Radiazioni cellulari: San Francisco congela il provvedimento sulle radiazioni dei telefonini

Radiazioni cellulare

Il progetto di legge della Città di San Francisco sulle radiazioni dei cellulari è stato messo in ‘indefinite hold’ (attesa a tempo indeterminato) e presto potrebbe essere presentata una nuova versione più moderata. Questo è quanto riporta il San Francisco Chronicle, il quale afferma che, oltre al paventarsi della possibilità di una causa legale da parte dell’industria dei cellulari, ci possano essere problemi relativi all’accuratezza della classificazione delle radiazioni, che potrebbero portare i consumatori ad acquistare telefonini con emissioni radioattive superiori rispetto ad altri.

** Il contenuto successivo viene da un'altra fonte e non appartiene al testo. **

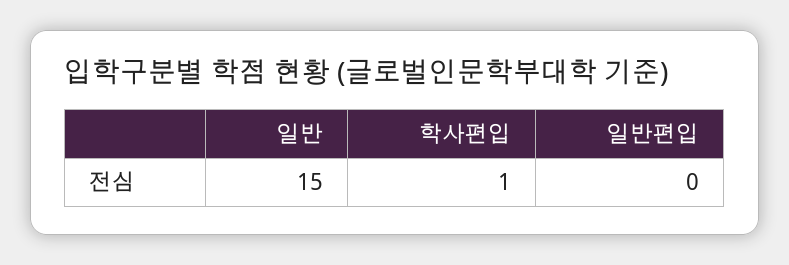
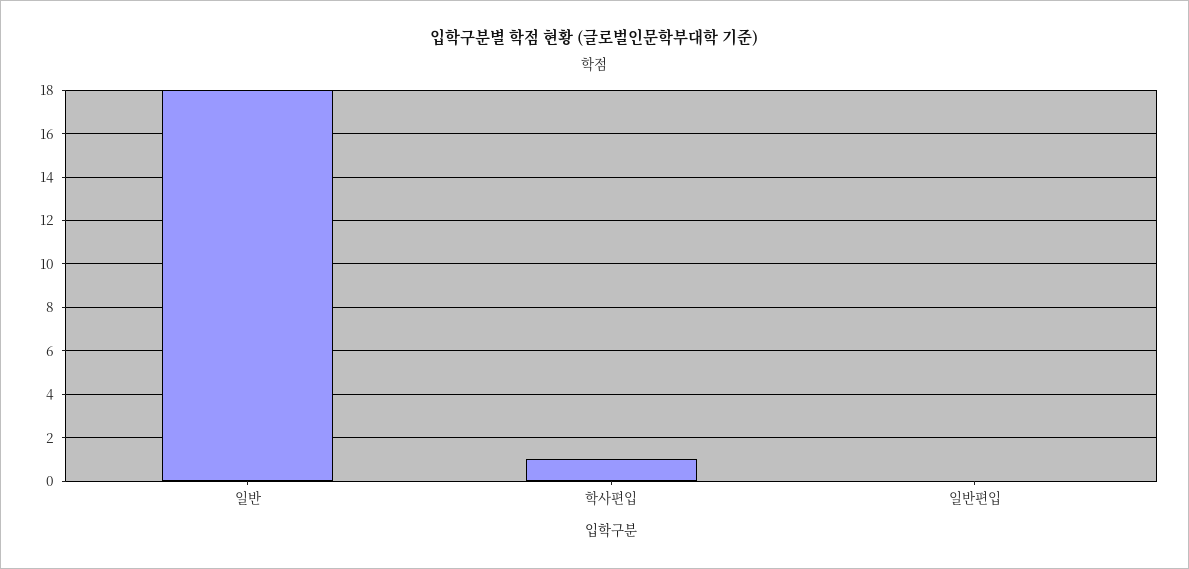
일반: 15 -> 18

Radiazioni cellulari: informazioni facilmente accessibili

Il giugno dello scorso anno il San Francisco’s Board of Supervisor ha ottenuto, con 10 voti ad 1, che i negozi di telefoni cellulari della città rendessero note le SAR (Specific Absorption Rate, cioè il tasso di assorbimento specifico delle radiazioni) dei loro prodotti, ponendo un’etichetta vicino al campione esposto. Queste SAR devono avere un livello massimo di 1.6 watt per kg, come stabilito dalla Commissione Federale per le Comunicazioni. Come ha dichiarato l’allora sindaco di San Francisco Gavin Newsom, ‘I produttori di telefoni hanno al momento rivelato al governo federale i livelli di radiazioni dei propri cellulari, e questa stessa informazione dovrebbe essere resa facilmente accessibile anche ai consumatori’.

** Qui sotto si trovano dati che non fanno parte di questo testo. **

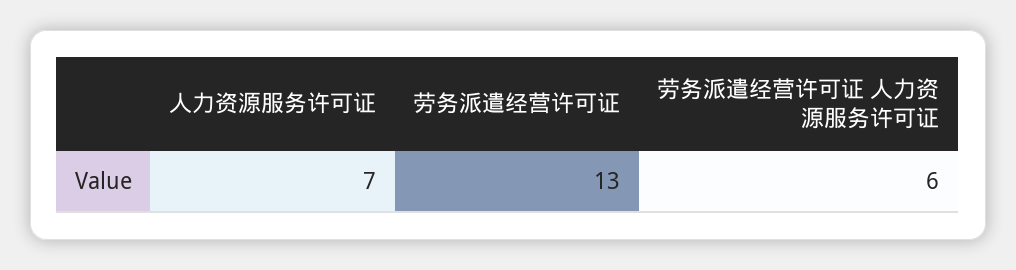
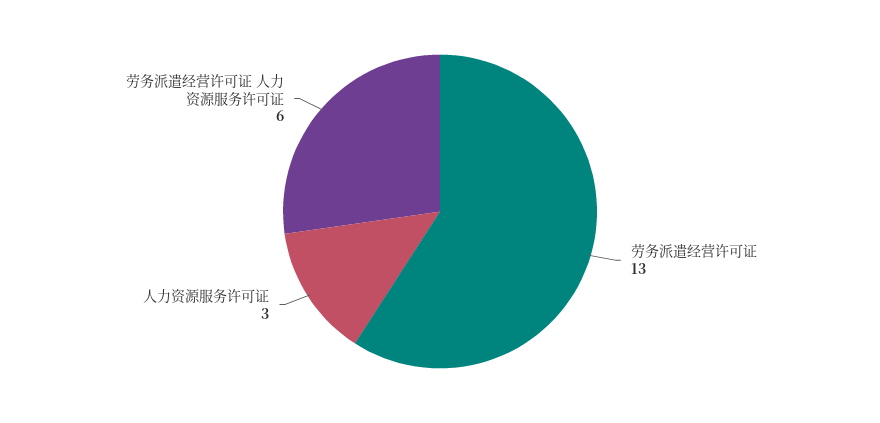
人力资源服务许可证: 7 -> 3

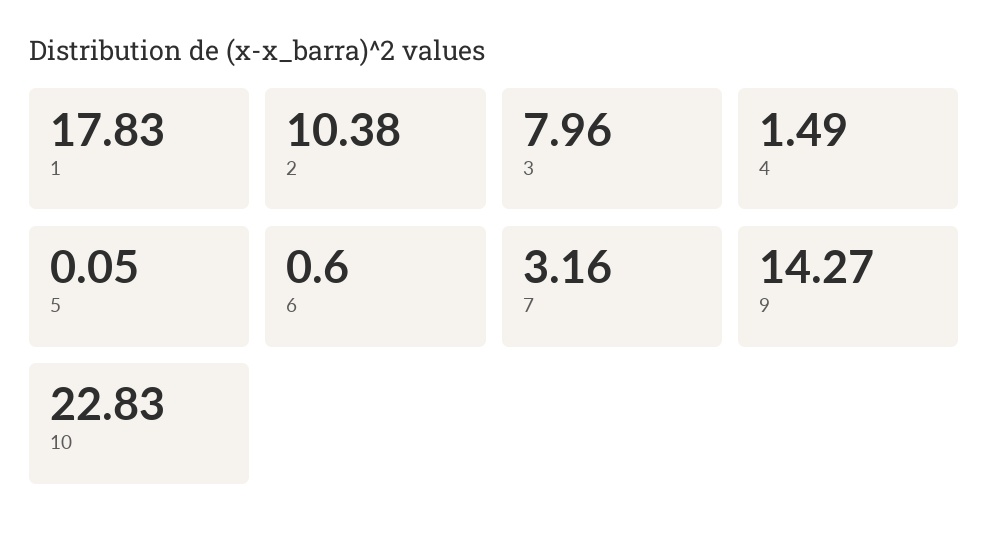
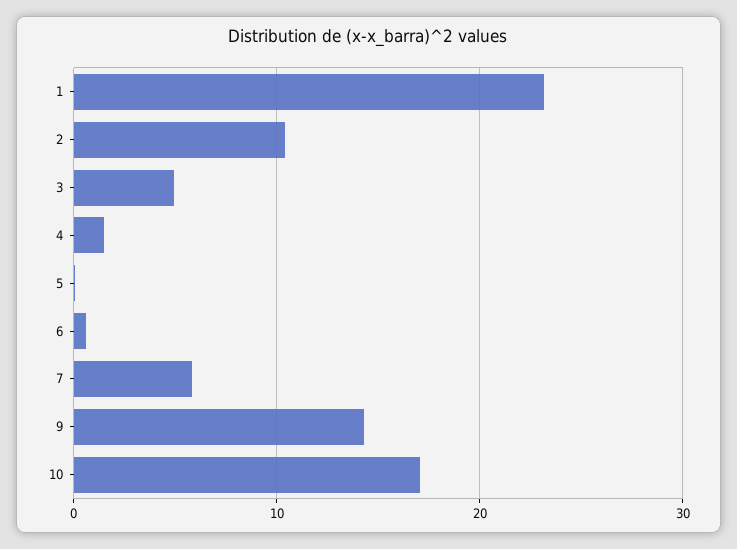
1: 17.83 -> 23
3: 7.96 -> 5
7: 3.16 -> 6
10: 22.83 -> 17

Confusione sui livelli di radiazioni dei cellulari

Non è chiaro quale specifica preoccupazione tecnica ci sia ora riguardo al provvedimento, ma una plausibile potrebbe essere relativa al problema che i telefoni cellulari hanno tassi di assorbimento specifici multipli. Ad esempio, il Blackberry Curve 8330 ha fatto registrare un valore SAR di 1.54 in condizioni normali, e 0.99 quando di trovava in una fondina da fianco. L’iPhone, invece, segna valori compresi tra 1.19 e 0.16 seconda della posizione in cui il dispositivo viene utilizzato. Quindi c’è una certa confusione, anche perché le persone di cosa si dovrebbero preoccupare? Tutti i livelli di radiazioni dei cellulari sono sicuri sotto gli 1.6 W/Kg, come dichiarato dalla FCC?

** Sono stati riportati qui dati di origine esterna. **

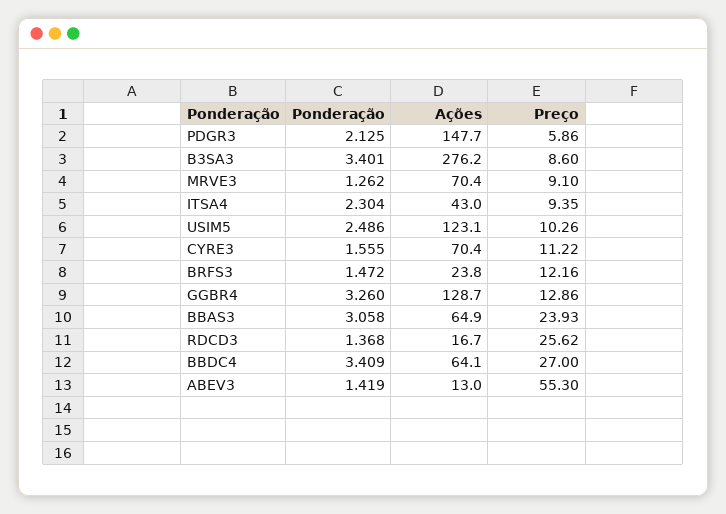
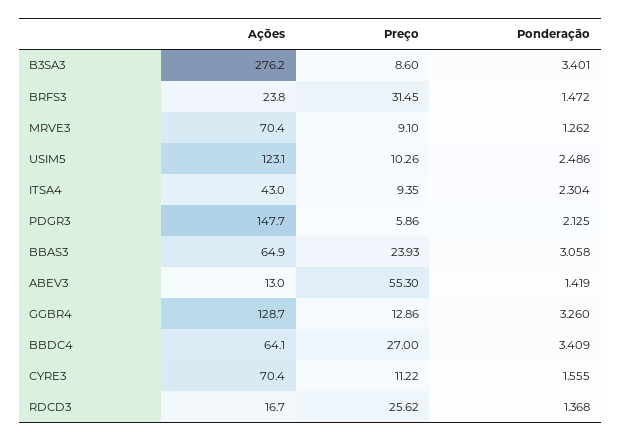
Preço, BRFS3: 12.16 -> 31.45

Trasparenza delle informazioni

Il Supervisor di San Francisco John Avalos ritiene che la nuova versione del progetto di legge dovrà avere tra i requisiti l’obbligo, per i produttori di telefoni cellulari, di mettere bene in evidenza gli avvisi di sicurezza che loro includono nelle clausole, scritte invece a caratteri ridotti, delle istruzioni e la documentazione del prodotto (disclosure, cioè la ‘rivelazione’, o l’obbligo di trasparenza sul prodotto) che viene fornita insieme al cellulare. Il disclosure potrebbe esprimere in un certo senso quello che Mayor Newsom avevano al tempo fatto notare con la sua conferenza stampa nella quale supportava la legge che ora è stata congelata. Infatti aveva detto, ‘Io non sto assolutamente dicendo che le persone dovrebbero essere spaventate nell’utilizzare dei telefono cellulari, a causa delle loro radiazioni. Essi sono parte integrante della vita e della società moderne; tuttavia, ci sono cose molto semplici che possono essere fatte al fine di minimizzare l’esposizione alle radiazioni emesse dai telefoni cellulari, come ad esempio indossare le cuffie o gli auricolari e magari tenere spento il dispositivo nei momenti in cui non viene utilizzato’. Ma questa situazione calda non si raffredderà tanto rapidamente, visto che il senatore dello stato della California, Mark Leno di San Francisco, ha dichiarato di voler proporre una nuova versione del provvedimento riguardo la trasparenza delle radiazioni dei telefoni cellulari a Sacramento.